What. The hell. Was _that_? I'd tried viewing it at work, and never got the chance. I hope it was a joke, it presumably was, but is it any wonder if it wasn't that a lot of MMA guys don't take certain elements of the TMA seriously. Sheesh.... 

Good find by the way Ed.


----------



## arnisador (Nov 29, 2006)

For those under the mistaken impression that this technique is only taught in WC, I give you...the Kiai Master:
http://www.youtube.com/watch?v=tib2Urowsdc&mode=related&search=

Here the Kiai Master tries his art against a Thai kickboxer:
http://www.youtube.com/watch?v=tib2Urowsdc&mode=related&search=


----------



## Xue Sheng (Nov 29, 2006)

arnisador said:


> For those under the mistaken impression that this technique is only taught in WC, I give you...the Kiai Master:
> http://www.youtube.com/watch?v=tib2Urowsdc&mode=related&search=
> 
> Here the Kiai Master tries his art against a Thai kickboxer:
> http://www.youtube.com/watch?v=tib2Urowsdc&mode=related&search=


 
at right around 1:30 seconds it hits me

So he has this great Ki power and he uses it to make his students do the funky chicken.


----------



## mrhnau (Nov 29, 2006)

Xue Sheng said:


> at right around 1:30 seconds it hits me
> 
> So he has this great Ki power and he uses it to make his students do the funky chicken.



KFC

Ki Funky chicken

Finger Twitching Good!


----------



## mrhnau (Nov 29, 2006)

arnisador said:


> For those under the mistaken impression that this technique is only taught in WC, I give you...the Kiai Master:
> http://www.youtube.com/watch?v=tib2Urowsdc&mode=related&search=
> 
> Here the Kiai Master tries his art against a Thai kickboxer:
> http://www.youtube.com/watch?v=tib2Urowsdc&mode=related&search=



First link same as second.
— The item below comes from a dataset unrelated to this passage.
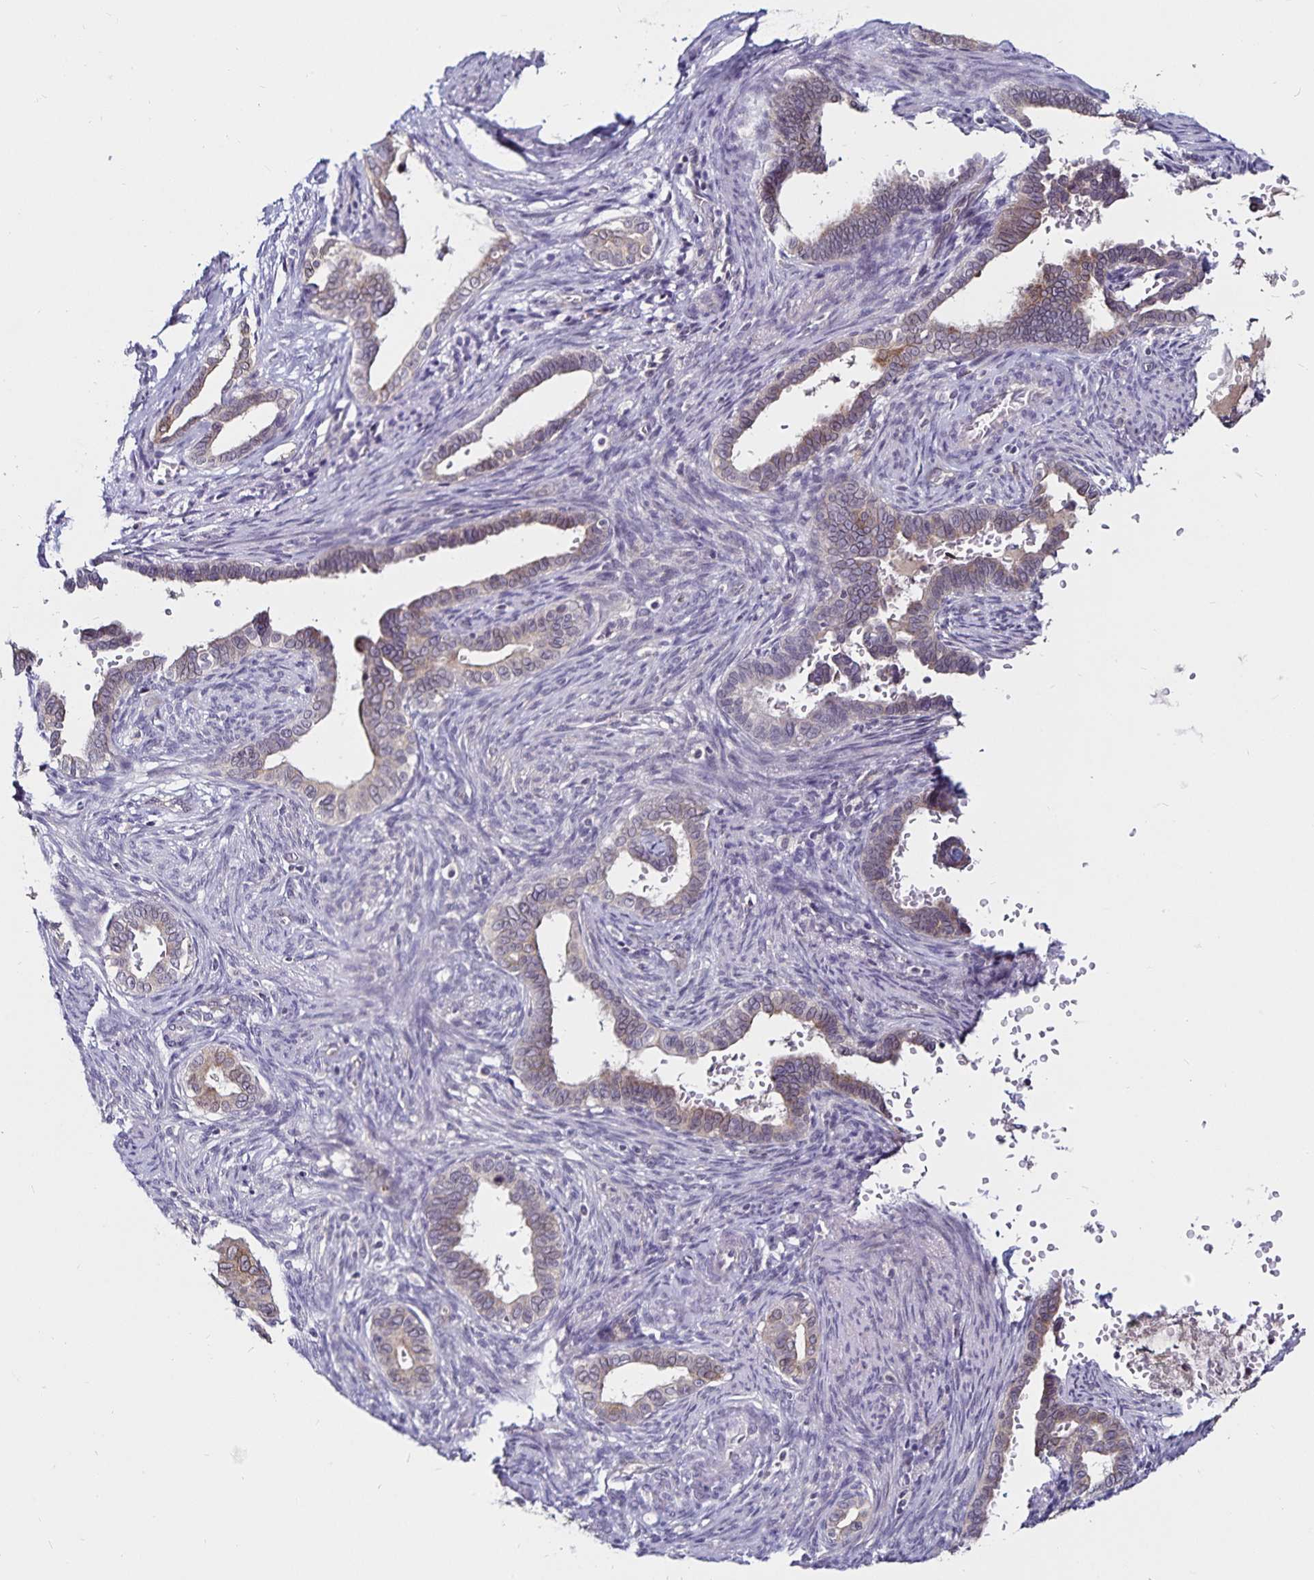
{"staining": {"intensity": "weak", "quantity": "25%-75%", "location": "cytoplasmic/membranous"}, "tissue": "cervical cancer", "cell_type": "Tumor cells", "image_type": "cancer", "snomed": [{"axis": "morphology", "description": "Adenocarcinoma, NOS"}, {"axis": "morphology", "description": "Adenocarcinoma, Low grade"}, {"axis": "topography", "description": "Cervix"}], "caption": "Cervical cancer tissue demonstrates weak cytoplasmic/membranous expression in approximately 25%-75% of tumor cells", "gene": "ACSL5", "patient": {"sex": "female", "age": 35}}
I think you were trying for this one:
http://www.youtube.com/watch?v=oMgVmFzBrus&mode=related&search=


----------



## larry (May 9, 2007)

That is a demo of chi gung potential.


----------



## Obliquity (May 9, 2007)

This is a demo of suggestability.

One of my psych profs has done a lot of research into hypnosis, trances, and the like. I have seen lots o' images of groups of people doing some very strange things.


----------



## JBrainard (May 9, 2007)

ed-swckf said:


> http://podcast.blog.webs-tv.net/wingchun/podcast/50431#podcastzone


 
:lfao:  What the ****?


----------



## tenth1 (May 30, 2007)

oh dear,thats all im gonna say


----------



## CuongNhuka (Jun 11, 2007)

Some of what they were doing was legitmate. Most of it wasn't, but some of it was. My brother in law has shown me that idiotic kiai master video. Seen the one were it's him vs. the MMA fighter? Thats intresting. And proves he is not a master of dooky.


----------



## mystic warrior (Jun 12, 2007)

All I can say is wow
And not in a good way either.


----------



## dturtleman (Jun 12, 2007)

that video is so cheesy, it makes me want to bleed out of my ears. oh, the agony!!!


----------



## Hawke (Jun 12, 2007)

I don't know if I should laugh or cry.


----------